**ACTIVITY**
The lines from the start of the records through the one containing "of the resource." are to be restated word for word; please include both ends.

**Stored dataset items**

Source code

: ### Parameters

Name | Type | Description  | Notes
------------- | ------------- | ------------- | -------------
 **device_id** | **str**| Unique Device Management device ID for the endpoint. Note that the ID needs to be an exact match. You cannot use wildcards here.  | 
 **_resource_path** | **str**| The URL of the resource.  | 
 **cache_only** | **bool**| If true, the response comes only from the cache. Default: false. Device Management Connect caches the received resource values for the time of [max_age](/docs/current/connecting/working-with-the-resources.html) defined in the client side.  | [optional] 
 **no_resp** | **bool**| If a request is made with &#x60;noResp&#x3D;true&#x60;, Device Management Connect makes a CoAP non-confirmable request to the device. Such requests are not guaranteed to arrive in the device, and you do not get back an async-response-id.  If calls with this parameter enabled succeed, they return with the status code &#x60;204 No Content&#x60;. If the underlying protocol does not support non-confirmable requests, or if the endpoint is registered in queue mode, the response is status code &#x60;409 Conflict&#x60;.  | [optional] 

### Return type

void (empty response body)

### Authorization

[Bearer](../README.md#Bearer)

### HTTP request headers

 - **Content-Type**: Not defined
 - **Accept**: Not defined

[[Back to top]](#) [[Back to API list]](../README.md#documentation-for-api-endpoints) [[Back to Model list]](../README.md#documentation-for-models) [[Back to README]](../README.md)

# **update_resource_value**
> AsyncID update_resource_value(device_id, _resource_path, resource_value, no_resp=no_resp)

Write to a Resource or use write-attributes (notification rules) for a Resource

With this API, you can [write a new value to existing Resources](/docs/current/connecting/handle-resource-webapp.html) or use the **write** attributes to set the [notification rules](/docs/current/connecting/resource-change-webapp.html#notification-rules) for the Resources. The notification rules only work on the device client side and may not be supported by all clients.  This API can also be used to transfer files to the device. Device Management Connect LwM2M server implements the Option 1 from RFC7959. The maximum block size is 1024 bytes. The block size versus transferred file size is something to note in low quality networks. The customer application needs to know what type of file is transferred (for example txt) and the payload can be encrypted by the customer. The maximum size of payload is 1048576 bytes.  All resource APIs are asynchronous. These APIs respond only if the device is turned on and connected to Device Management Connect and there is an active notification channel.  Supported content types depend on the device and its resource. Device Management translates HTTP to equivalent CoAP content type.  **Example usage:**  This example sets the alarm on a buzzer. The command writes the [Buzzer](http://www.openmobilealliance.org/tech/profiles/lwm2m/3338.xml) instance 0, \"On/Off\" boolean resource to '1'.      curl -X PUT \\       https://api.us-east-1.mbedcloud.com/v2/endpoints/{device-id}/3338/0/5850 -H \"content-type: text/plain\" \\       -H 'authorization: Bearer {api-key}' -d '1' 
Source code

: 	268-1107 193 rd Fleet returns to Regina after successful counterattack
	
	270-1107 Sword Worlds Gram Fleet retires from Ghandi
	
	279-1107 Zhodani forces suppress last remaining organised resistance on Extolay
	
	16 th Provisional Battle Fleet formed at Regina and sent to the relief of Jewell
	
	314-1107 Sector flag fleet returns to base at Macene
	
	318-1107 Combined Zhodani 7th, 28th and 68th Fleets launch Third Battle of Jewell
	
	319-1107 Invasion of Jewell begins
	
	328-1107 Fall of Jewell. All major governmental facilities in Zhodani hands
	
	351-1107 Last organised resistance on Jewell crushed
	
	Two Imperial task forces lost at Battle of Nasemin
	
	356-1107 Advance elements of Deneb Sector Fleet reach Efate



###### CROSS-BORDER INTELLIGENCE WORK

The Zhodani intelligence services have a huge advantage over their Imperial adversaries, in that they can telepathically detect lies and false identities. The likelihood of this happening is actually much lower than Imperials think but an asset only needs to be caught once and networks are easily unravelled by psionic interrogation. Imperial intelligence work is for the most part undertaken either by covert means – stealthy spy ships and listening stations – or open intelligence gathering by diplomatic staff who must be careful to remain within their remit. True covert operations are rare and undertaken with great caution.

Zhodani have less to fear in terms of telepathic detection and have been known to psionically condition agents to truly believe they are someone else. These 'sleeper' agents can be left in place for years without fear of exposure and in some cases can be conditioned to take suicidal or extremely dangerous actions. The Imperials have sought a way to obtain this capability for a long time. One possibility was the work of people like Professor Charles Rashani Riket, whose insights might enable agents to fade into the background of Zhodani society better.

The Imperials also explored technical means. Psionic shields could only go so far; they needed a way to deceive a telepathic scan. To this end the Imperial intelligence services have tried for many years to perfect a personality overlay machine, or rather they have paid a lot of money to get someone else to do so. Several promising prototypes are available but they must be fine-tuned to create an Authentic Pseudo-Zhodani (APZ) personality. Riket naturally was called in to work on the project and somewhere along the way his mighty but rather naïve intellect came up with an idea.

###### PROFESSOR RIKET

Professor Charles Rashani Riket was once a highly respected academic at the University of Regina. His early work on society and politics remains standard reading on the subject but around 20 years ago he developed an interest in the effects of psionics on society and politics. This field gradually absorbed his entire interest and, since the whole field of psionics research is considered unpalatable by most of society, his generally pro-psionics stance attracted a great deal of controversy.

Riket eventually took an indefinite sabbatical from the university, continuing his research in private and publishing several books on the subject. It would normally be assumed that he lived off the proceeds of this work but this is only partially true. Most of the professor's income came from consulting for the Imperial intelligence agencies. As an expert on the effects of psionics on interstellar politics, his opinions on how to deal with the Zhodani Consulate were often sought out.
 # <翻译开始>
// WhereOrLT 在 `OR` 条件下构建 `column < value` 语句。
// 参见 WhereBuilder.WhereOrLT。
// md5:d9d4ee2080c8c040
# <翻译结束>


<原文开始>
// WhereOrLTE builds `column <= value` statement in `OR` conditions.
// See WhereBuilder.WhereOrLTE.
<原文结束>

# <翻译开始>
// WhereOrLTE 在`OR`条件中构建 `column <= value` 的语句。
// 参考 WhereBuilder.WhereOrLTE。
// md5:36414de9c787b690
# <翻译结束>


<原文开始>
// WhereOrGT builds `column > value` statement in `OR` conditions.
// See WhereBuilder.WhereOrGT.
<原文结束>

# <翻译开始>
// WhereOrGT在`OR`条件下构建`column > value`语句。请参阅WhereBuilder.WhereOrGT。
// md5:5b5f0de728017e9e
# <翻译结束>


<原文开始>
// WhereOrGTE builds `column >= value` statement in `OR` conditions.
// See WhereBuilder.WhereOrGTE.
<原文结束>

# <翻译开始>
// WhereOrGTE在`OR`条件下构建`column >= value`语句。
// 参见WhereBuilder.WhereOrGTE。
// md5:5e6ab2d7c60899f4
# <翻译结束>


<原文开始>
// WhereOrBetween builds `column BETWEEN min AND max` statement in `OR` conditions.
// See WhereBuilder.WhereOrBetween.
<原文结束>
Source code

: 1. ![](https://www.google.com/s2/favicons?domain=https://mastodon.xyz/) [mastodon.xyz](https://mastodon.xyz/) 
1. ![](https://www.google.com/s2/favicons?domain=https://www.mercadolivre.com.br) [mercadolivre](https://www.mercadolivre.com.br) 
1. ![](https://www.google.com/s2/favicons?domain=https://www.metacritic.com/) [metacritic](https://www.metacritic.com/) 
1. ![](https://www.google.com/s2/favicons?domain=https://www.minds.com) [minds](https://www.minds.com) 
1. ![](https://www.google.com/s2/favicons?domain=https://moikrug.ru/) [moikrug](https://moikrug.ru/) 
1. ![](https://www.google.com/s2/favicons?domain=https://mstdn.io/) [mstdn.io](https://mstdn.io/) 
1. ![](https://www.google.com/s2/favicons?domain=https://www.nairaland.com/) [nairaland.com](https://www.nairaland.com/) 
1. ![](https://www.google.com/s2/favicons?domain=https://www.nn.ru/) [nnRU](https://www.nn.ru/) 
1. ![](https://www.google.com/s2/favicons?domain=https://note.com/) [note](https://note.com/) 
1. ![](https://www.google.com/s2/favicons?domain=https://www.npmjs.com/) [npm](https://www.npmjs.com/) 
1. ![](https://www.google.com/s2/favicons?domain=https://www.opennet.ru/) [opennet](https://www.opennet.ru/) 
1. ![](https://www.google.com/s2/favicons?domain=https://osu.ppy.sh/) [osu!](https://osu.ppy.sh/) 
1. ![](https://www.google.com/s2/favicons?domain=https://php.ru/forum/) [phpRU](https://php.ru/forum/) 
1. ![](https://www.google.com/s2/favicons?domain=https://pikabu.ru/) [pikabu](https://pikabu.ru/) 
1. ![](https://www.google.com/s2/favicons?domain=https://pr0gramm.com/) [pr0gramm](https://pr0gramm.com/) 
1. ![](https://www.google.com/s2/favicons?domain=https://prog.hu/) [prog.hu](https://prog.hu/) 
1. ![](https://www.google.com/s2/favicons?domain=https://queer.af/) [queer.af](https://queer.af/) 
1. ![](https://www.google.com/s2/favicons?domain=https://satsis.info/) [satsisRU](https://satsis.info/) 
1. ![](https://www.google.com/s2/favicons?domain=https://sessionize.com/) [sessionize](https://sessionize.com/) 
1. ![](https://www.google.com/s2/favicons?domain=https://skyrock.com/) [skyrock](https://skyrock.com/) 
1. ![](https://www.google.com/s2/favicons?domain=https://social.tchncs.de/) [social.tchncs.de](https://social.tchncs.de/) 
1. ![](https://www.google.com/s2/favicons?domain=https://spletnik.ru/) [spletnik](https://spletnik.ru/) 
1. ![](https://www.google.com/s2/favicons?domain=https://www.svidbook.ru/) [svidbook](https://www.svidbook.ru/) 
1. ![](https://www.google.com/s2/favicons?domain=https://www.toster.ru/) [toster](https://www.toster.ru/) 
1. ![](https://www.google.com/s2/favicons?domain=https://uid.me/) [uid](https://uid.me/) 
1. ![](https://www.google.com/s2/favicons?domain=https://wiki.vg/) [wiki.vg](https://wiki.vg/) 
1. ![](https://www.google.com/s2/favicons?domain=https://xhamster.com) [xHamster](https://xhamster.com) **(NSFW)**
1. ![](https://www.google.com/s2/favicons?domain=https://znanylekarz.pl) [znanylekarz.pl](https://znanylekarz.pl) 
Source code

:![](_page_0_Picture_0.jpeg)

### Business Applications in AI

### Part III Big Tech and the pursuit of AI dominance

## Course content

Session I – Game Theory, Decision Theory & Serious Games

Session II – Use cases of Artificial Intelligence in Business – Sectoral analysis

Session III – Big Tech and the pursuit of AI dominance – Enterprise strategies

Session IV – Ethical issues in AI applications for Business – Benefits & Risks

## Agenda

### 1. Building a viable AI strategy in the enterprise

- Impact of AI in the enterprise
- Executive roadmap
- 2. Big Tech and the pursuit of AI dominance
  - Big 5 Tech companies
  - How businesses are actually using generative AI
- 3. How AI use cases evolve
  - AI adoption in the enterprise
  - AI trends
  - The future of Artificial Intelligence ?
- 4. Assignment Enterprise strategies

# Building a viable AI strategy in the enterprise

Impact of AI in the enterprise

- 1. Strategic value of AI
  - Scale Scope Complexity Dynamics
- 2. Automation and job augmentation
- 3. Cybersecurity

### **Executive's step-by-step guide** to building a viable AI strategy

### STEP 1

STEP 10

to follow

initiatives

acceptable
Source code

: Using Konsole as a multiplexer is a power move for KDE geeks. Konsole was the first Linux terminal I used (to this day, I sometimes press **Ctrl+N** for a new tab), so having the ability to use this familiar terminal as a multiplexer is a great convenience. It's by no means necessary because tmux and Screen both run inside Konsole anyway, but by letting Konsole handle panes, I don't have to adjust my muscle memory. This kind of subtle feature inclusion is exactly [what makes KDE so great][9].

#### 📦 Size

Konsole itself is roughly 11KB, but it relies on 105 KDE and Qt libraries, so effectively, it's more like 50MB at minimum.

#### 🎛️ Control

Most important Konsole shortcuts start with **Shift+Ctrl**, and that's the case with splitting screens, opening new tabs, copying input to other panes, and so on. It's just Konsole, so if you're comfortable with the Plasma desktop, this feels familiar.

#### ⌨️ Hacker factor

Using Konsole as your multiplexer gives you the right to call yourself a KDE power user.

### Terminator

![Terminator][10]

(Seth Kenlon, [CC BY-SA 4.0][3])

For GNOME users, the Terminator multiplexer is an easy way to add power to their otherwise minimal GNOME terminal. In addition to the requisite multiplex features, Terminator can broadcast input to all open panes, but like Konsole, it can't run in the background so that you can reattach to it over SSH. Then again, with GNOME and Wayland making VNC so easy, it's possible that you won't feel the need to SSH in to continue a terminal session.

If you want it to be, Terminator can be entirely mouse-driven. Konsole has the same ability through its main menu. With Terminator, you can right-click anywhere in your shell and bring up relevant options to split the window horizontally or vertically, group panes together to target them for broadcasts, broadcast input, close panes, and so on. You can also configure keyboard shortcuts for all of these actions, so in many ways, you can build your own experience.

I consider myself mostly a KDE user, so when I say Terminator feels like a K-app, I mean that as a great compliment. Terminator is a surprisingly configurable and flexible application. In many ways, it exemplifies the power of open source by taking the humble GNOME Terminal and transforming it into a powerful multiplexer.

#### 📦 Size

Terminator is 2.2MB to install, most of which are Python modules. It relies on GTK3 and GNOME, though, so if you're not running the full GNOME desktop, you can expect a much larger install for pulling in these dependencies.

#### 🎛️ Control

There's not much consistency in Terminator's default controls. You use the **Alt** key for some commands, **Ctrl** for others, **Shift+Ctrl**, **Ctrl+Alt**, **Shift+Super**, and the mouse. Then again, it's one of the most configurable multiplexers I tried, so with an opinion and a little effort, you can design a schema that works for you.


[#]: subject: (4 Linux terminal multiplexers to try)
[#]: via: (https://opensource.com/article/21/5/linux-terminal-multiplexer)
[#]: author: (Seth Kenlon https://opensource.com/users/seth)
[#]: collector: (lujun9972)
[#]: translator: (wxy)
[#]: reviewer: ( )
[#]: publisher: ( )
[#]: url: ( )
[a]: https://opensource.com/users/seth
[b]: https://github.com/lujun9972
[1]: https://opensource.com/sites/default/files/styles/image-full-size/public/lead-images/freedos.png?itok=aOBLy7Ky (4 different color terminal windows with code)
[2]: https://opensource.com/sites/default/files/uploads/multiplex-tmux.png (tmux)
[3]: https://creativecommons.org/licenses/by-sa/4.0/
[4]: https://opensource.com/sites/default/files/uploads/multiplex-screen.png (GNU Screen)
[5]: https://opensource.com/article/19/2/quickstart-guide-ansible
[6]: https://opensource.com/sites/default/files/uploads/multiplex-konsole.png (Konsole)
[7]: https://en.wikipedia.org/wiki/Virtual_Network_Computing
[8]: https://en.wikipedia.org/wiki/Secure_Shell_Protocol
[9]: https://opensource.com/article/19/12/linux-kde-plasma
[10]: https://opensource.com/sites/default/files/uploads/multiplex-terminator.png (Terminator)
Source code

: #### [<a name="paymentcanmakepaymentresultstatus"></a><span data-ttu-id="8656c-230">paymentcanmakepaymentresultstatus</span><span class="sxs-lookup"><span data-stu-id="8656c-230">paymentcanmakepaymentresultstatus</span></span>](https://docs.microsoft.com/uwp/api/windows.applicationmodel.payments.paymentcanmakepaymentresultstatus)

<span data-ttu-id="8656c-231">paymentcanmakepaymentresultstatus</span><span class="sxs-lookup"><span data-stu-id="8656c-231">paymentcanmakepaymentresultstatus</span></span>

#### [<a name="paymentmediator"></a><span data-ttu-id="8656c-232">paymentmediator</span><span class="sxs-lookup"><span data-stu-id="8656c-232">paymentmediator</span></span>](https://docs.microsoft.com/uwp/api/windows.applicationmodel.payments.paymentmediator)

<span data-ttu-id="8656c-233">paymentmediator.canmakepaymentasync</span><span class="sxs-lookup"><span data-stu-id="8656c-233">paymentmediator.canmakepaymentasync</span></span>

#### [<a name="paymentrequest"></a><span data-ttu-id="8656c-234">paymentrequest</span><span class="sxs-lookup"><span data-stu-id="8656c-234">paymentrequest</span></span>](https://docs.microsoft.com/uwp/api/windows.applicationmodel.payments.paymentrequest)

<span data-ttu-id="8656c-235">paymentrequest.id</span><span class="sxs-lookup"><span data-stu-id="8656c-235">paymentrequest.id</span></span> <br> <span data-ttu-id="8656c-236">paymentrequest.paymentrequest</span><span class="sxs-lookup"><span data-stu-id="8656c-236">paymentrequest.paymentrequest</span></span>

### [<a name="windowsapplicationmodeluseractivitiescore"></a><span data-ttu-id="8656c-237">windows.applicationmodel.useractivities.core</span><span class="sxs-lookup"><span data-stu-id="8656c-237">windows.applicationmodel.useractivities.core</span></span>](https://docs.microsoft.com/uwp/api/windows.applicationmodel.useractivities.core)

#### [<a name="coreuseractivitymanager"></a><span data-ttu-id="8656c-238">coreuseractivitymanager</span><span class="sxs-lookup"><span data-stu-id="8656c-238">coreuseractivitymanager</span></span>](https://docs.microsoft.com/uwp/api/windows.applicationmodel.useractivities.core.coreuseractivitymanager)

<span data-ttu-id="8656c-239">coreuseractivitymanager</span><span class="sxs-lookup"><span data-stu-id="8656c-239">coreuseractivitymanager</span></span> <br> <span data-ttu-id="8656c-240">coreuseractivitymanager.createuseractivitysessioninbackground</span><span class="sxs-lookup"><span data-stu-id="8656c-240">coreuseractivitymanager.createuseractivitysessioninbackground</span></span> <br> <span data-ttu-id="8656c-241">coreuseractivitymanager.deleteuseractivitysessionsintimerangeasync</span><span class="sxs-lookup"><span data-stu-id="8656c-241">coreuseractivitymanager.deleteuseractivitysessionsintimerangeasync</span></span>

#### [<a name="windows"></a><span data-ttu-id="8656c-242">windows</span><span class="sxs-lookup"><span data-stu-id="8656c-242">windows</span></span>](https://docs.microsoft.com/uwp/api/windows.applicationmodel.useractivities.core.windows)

**ANSWER BOX**
Source code

: ### Parameters

Name | Type | Description  | Notes
------------- | ------------- | ------------- | -------------
 **device_id** | **str**| Unique Device Management device ID for the endpoint. Note that the ID needs to be an exact match. You cannot use wildcards here.  | 
 **_resource_path** | **str**| The URL of the resource.  | 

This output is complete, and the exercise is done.